• STUDY TEXT:
Despite his protestations to the contrary, it was inescapable that he is receptive to a draft movement for him to be the next superintendent. He said repeatedly that he is not a candidate, but in response to a question from a Council member, he said that the district needed a “Lean on Me” kind of leader who was “man” enough for the job.

Old Joe Clark

Summoning up the image of Joe Clark may have produced some head-nodding in the crowd (except for a few women who whispered if he was being sexist), but it’s worth remembering that the former New Jersey may have been lionized in the movie, but he was also autocratic and tyrannical at times.

A few hours after Mayor Herenton’s presentation, the search firm hired by Memphis City Schools released the names of its five candidates for superintendent. Initial speculation seemed to place Buffalo superintendent James Williams in the front runner spot, but we predict that he won’t be there long.

In his tenure in Buffalo, he has been plagued by controversies that range from allegations of covering up sexual abuse to stealing his board members’ mail to violating state law in the suspension of a high school senior. Prior to his Buffalo position, he worked in Dayton, where he provoked similar flare-ups caused by a penchant for secrecy and charges of improper payments to consulting firms.

Buffalo’ed

As recently as a week ago, some members of the Buffalo City Council contended that he is guilty of mismanagement and inefficiency that are taking a costly financial toll on the district.

Clearly, Mayor Herenton has no intention of applying for the Memphis superintendent’s job, but he should be put on the list of candidates by the search firm anyway. Today, he seemed to have earned that opportunity, and anyway, politically, the school board would be smarter to get him inside the tent than to allow him to use his bully pulpit to preach a new gospel for city schools.

It’s been more than a decade and a half since Mayor Herenton was on everyone’s short list of candidates for urban superintendent’s jobs. In fact, if Ed Koch had beaten David Dinkins for mayor in 1989, the mayor would have been sworn in as superintendent of New York City Schools. More well-known was his selection as Atlanta superintendent before the business community coaxed him into staying home.

The Gamble

The ultimate question right now is whether the times have changed so much in 16 years that Mayor Herenton is out of step with the times, or whether, as he immodestly suggests, the fundamentals have not changed and there’s no one more qualified to straighten out Memphis City Schools.

• WHAT THIS TASK INVOLVES:
Quote the Memphis superintendent commentary word for word, beginning at "A few hours" and stopping after "on the district.". Work only from the commentary on the Memphis superintendent search.

• ENTRIES SUPPLIED:
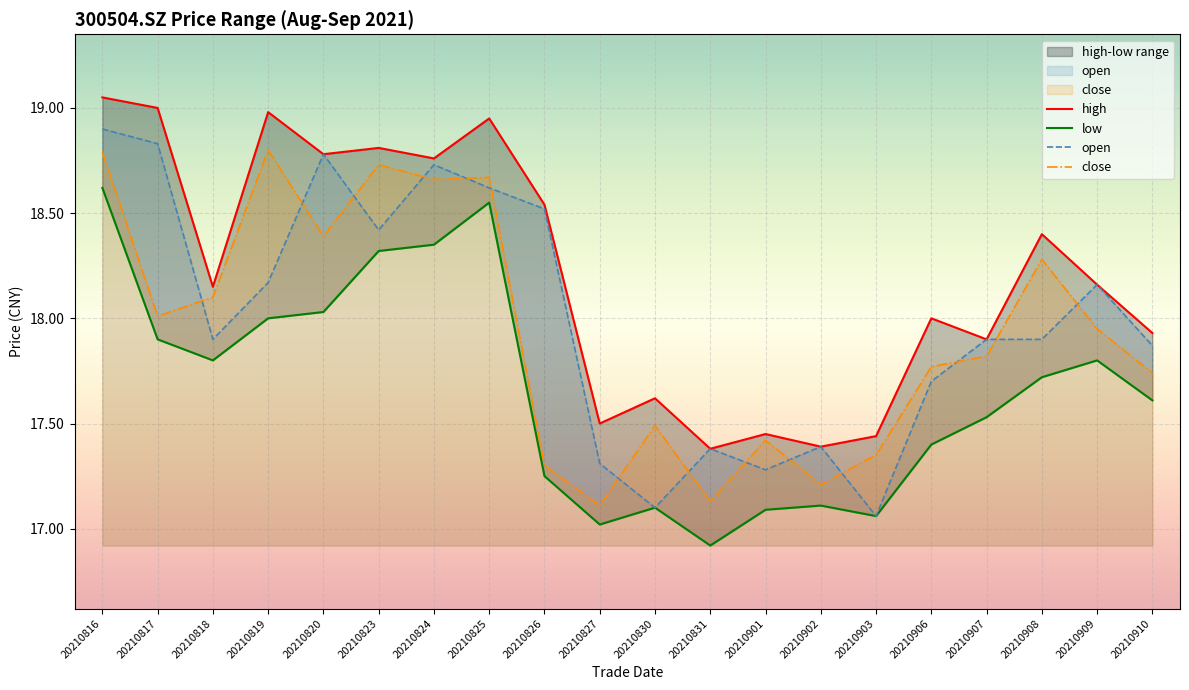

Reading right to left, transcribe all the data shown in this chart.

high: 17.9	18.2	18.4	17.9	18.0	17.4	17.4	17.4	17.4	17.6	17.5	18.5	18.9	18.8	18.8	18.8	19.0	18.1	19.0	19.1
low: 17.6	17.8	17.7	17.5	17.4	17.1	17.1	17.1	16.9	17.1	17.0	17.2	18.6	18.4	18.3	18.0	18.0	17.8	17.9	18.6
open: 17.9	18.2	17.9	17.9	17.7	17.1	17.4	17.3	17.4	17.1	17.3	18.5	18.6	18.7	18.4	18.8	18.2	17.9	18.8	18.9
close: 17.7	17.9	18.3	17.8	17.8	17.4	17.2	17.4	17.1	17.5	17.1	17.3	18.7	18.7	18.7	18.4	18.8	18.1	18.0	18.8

* * *

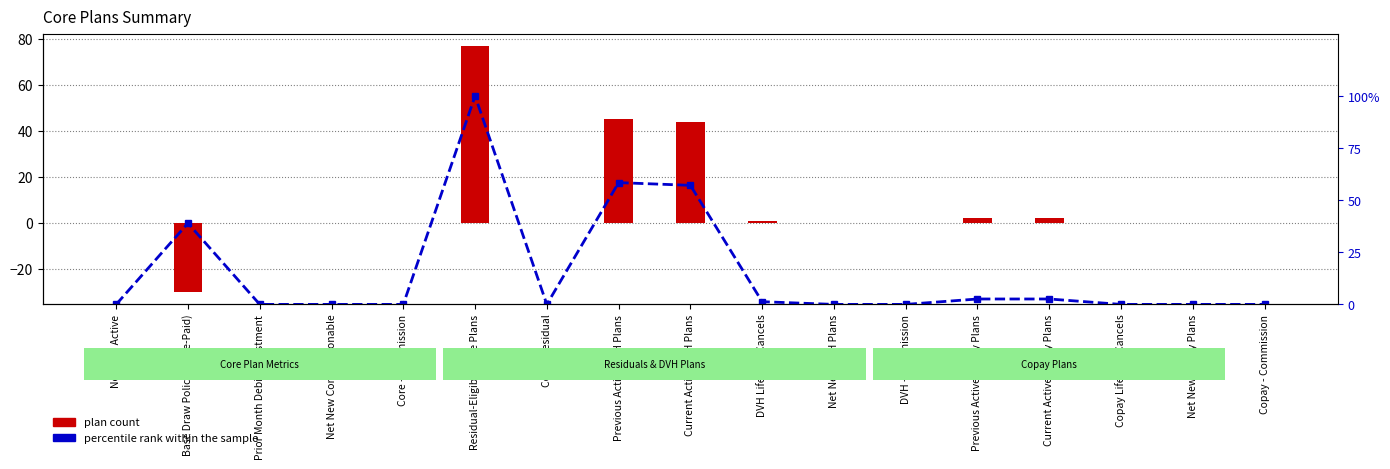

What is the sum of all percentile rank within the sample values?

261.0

• RESULT FOR THIS TASK:
A few hours after Mayor Herenton’s presentation, the search firm hired by Memphis City Schools released the names of its five candidates for superintendent. Initial speculation seemed to place Buffalo superintendent James Williams in the front runner spot, but we predict that he won’t be there long.

In his tenure in Buffalo, he has been plagued by controversies that range from allegations of covering up sexual abuse to stealing his board members’ mail to violating state law in the suspension of a high school senior. Prior to his Buffalo position, he worked in Dayton, where he provoked similar flare-ups caused by a penchant for secrecy and charges of improper payments to consulting firms.

Buffalo’ed

As recently as a week ago, some members of the Buffalo City Council contended that he is guilty of mismanagement and inefficiency that are taking a costly financial toll on the district.